Protein transport: Type 9 Secretion System

  The recently discovered Type 9 Secretion System (T9SS) exports proteins across the outer membrane of bacteria of the Bacteroidetes superphylum. The T9SS is an essential virulence determinant in the human oral pathogens Porphyromonas gingivalis and Tannerella forsythia which are the causative agents of severe periodontal disease. It is also essential for the unusual rapid gliding motility found in Bacteroidetes bacteria.

  The T9SS contains at least 20 protein components, the functions of which include forming the translocon (the protein conducting channel), post-transport modification of the substrate protein, and energization of transport using the protonmotive force across the cytoplasmic membrane. We study all parts of the pathway with the aim of elucidating the molecular mechanism of Type 9 transport.


PorV complex

Plug complex


Structures of two different Type 9 translocon complexes. The translocon channel protein is shown in rainbow colours and the partner proteins in grey.





The T9SS translocon channel is alternately gated by partner proteins. The translocon channel (blue) is capped on the extracellular end but has a lateral opening to the external membrane surface. Structures of the channel protein bound to different T9SS components (PorV and Plug) demonstrate that partner proteins control access to the lateral opening and to the periplasmic end of the channel. This suggests an alternating access mechanism in which the two ends of the protein conducting channel are open at different times.

The T9SS is energised by a trans-envelope rotary motor. Proton flow through the cytoplasmic membrane segment of the complex (coloured) drives rotation of a periplasm-spanning arm (grey) to power transport at the outer membrane.




Gliding motility

  Bacteria in the Bacteroidetes superphylum are able to move at high speed across solid surfaces using a phylum-specific gliding motility apparatus. This gliding motility allows the bacteria to travel their own cell length in a second which is a hundred times faster than eukaryotic cells move over surfaces. Gliding is mediated by the helical movement of adhesin molecules along the cell surface. We are interested in the molecular basis of Bacteroidetes gliding motility and how motility is controlled in response to external stimuli.

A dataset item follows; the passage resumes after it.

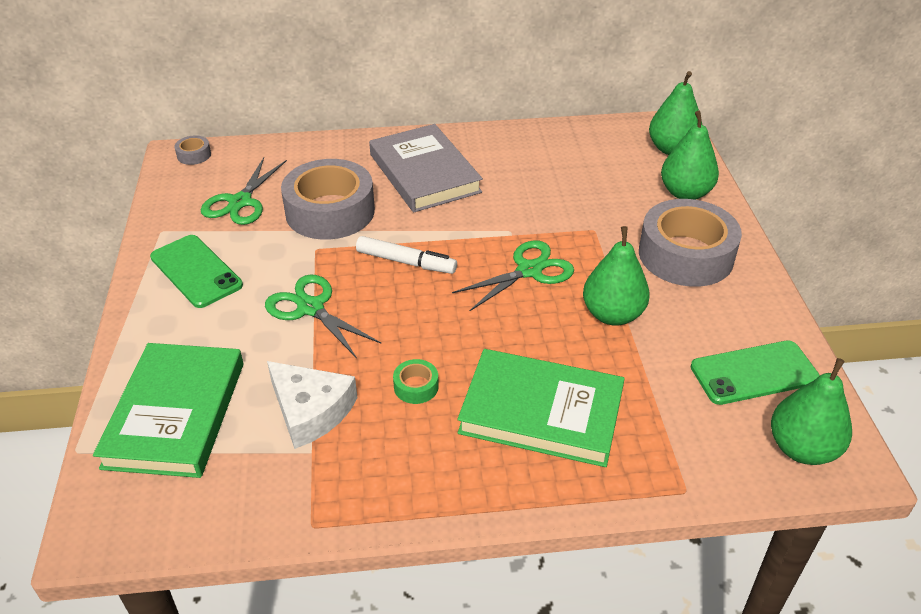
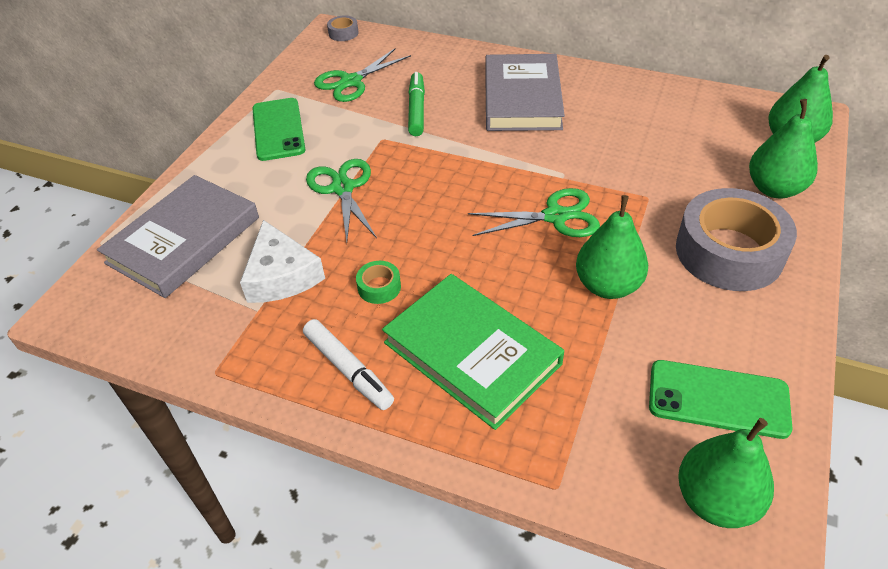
camera: 30 degrees right, 5 degrees up
green book [93,343,243,478] -> grey book [97,175,259,298]
grey tape [281,159,375,240] -> green marker [408,72,425,136]
white marker [356,236,457,274] -> white marker moved to [303,319,394,410]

Bacteria gliding on glass imaged in real time.


The corkscrewing motion of gliding bacterial cells. The cell motion is revealed by imaging a fluorescently labelled protein that has a fixed position on the cell surface. The movie plays in real time.

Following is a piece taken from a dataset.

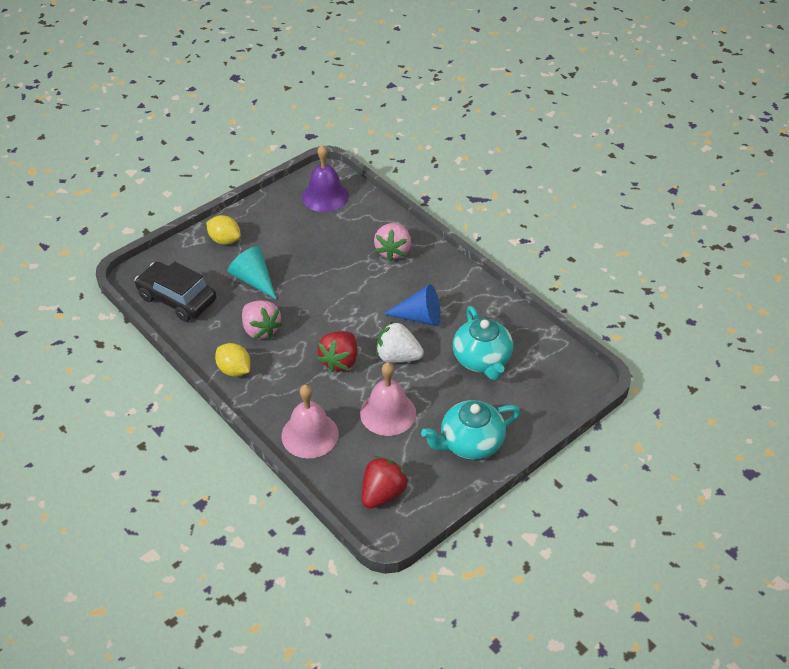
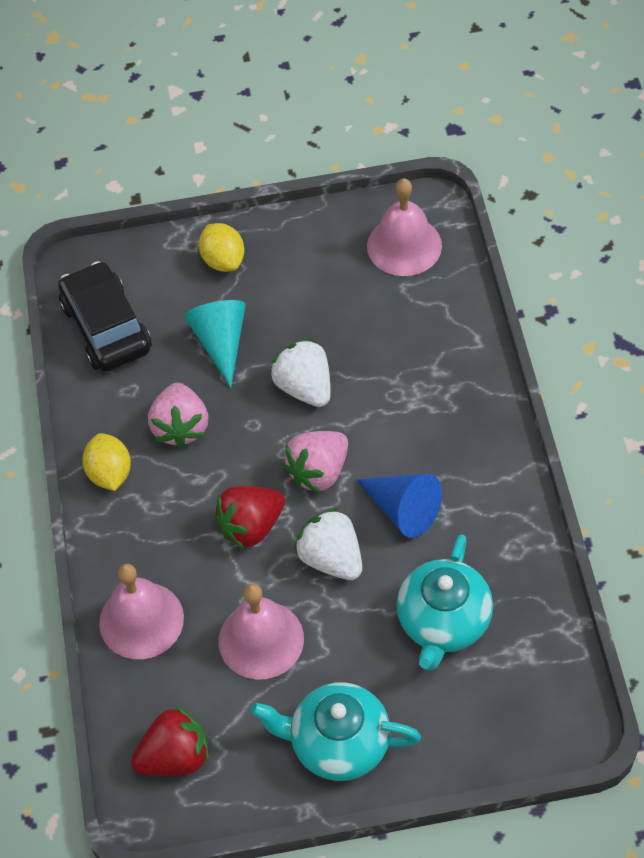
camera: 35 degrees right, 10 degrees up
purple bell [302,145,349,212] -> pink bell [367,178,442,276]
pink strawberry [374,223,411,261] -> pink strawberry moved to [282,431,348,493]
none -> white strawberry [270,339,331,407]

A single fluorescently labelled adhesin molecule moving along the surface of an immobilised cell. The pathway of the adhesin is plotted in red. The movie plays in real time.



  • Hennell James R, Deme JC, Kjӕr A, Alcock F, Silale A, Lauber F, Johnson S, Berks BC, and Lea SM (2021) Structure and mechanism of the proton-driven motor that powers type 9 secretion and gliding motility. Nat Microbiol 6: 221-233. https://www.nature.com/articles/s41564-020-00823-6


DNA transport in horizontal gene transfer

  Horizontal gene transfer is the major route by which antibiotic resistance genes and other adaptive traits move between bacteria. Horizontal gene transfer requires the transport of DNA molecules across the cell envelope. We study the molecular mechanisms by which this occurs.

  • In transformation (also termed natural competence) the bacterium takes up DNA directly from the environment.
  • In conjugation a plasmid or other genetic element in a donor bacterium is transferred to a recipient bacterium through a mating bridge between the two cells.



Cartoon showing the possible mechanism of DNA transport across the cytoplasmic membrane during natural transformation.  The transport protein ComEC digests one strand of the double stranded DNA molecule at the periplasmic side of the membrane and transports the remaining strand through a pore to the cytoplasm.